In romance and comedy, time is everything. With fitness and food, there is usually a slightly more wiggle room – each time is usually a great time to make more cardio, adapted to a resistance drill or processed foods for whole ingredients.
When it comes to additions and vitamins, however, paying attention to the time of supplement can help you get the optimal results. Here’s what science says of the best time for additions.
When you get vitamins
The ideal time of supplementation for vitamins can vary depending on the vitamins you are getting. And as always, it is important to talk to your doctor before you start any additions.
Multivitamin
It can be useful to get a multivitamin with a meal so that fat soluble vitamins can be more easily absorbed. Some people feel annoying when taking certain vitamins or minerals on an empty stomach, so taking them with food can also help to curb it – plus, making it part of your routine, as with breakfast every morning, may help you stay stable.
Zinc, magnesium, vitamin D
On the other hand, the best time to get a zinc supplement, magnesium addition or vitamin D addition may be at night, as these nutrients – only or when combined with other ingredients – have been related to the quality of Sleep, says David Sautter, a personalist and personal trainer certified by NASM certified by NASM in St. Petersburg, Fl.*
Iron
Research suggests that the best time to get iron supplements is in the morning on an empty stomach with a high drink in ascorbic acid, like orange juice. These factors allow your body to absorb more iron.
When you get sports supplements
Follow these instructions to benefit as much as possible from your performance supplements.
1. Protein
There are some flexibility when it comes to protein supplementation time, “but research suggests that post -exercise protein consumption can help optimize recovery and muscle growth,” says Trevor Thieme.*
Drinking a protein shake like beach performance recovery after a difficult workout will help supply your muscles with additional proteins they need for growth and repair.*
You can also consume a shock at any point of the day if you need help to achieve your daily protein intake goals.
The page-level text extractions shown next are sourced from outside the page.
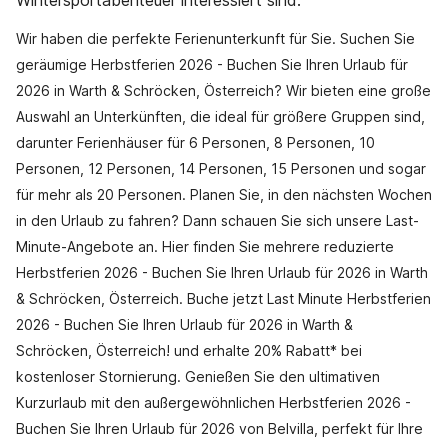
Wintersportabenteuer interessiert sind.
Wir haben die perfekte Ferienunterkunft für Sie. Suchen Sie
geräumige Herbstferien 2026 - Buchen Sie Ihren Urlaub für
2026 in Warth & Schröcken, Österreich? Wir bieten eine große
Auswahl an Unterkünften, die ideal für größere Gruppen sind,
darunter Ferienhäuser für 6 Personen, 8 Personen, 10
Personen, 12 Personen, 14 Personen, 15 Personen und sogar
für mehr als 20 Personen. Planen Sie, in den nächsten Wochen
in den Urlaub zu fahren? Dann schauen Sie sich unsere Last-
Minute-Angebote an. Hier finden Sie mehrere reduzierte
Herbstferien 2026 - Buchen Sie Ihren Urlaub für 2026 in Warth
& Schröcken, Österreich. Buche jetzt Last Minute Herbstferien
2026 - Buchen Sie Ihren Urlaub für 2026 in Warth &
Schröcken, Österreich! und erhalte 20% Rabatt* bei
kostenloser Stornierung. Genießen Sie den ultimativen
Kurzurlaub mit den außergewöhnlichen Herbstferien 2026 -
Buchen Sie Ihren Urlaub für 2026 von Belvilla, perfekt für Ihre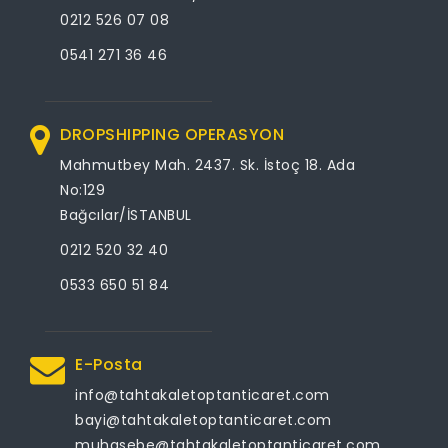
0212 526 07 08
0541 271 36 46
DROPSHIPPING OPERASYON
Mahmutbey Mah. 2437. Sk. İstoç 18. Ada
No:129
Bağcılar/İSTANBUL
0212 520 32 40
0533 650 51 84
E-Posta
info@tahtakaletoptanticaret.com
bayi@tahtakaletoptanticaret.com
muhasebe@tahtakaletoptanticaret.com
However, we recommend limiting your consumption to two oscillations a day in order to avoid any unwanted side effects.
2. Pre-Exercise
How fast before your workout should you get an additional prior to exercise? Its deduction immediately out of the gym doors may not be optimal, but it is not even taking it long before your exercise.
In the case of the Beachbody Energize performance, which is created to improve energy and performance, you will feel most of the benefits within 30 to 60 minutes after taking the attachment.*
3. Hydrating drinks
While you have to drink water all day to stay hydrated, a hydration supplement like the Beachbody performance hydrate is created to help you replenish lost electrolytes through sweating.
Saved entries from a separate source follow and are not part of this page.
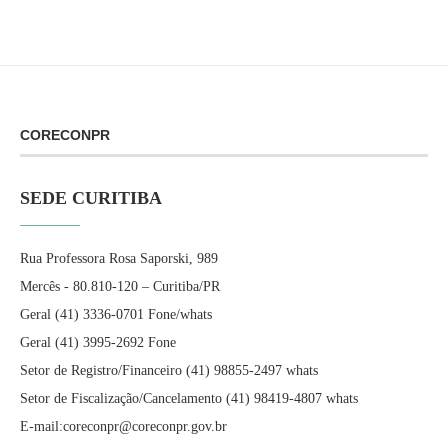
CORECONPR
SEDE CURITIBA
Rua Professora Rosa Saporski, 989
Mercês - 80.810-120 – Curitiba/PR
Geral (41) 3336-0701 Fone/whats
Geral (41) 3995-2692 Fone
Setor de Registro/Financeiro (41) 98855-2497 whats
Setor de Fiscalização/Cancelamento (41) 98419-4807 whats
E-mail:coreconpr@coreconpr.gov.br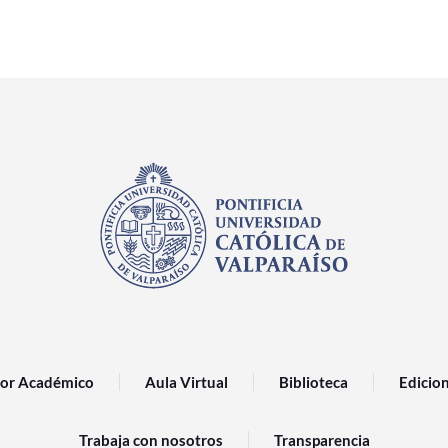
or Académico
Aula Virtual
Biblioteca
Edicio
Trabaja con nosotros
Transparencia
The best time to get the hydrate is during or after training to help fight fatigue and help with recovery. For longer drills, you can get a hydrate package for every 30 minutes of drill.
4.
There is never a bad time to eat whole fruits and vegetables, which should be a fundamental part of every meal. Likewise, if you are taking an additional greens such as the increase in energy greens to help fill any dietary gap, at any time of the day is the right time.
* These statements have not been evaluated by the Food and Drug Administration. This product is not intended to diagnose, treat, cure or prevent any disease.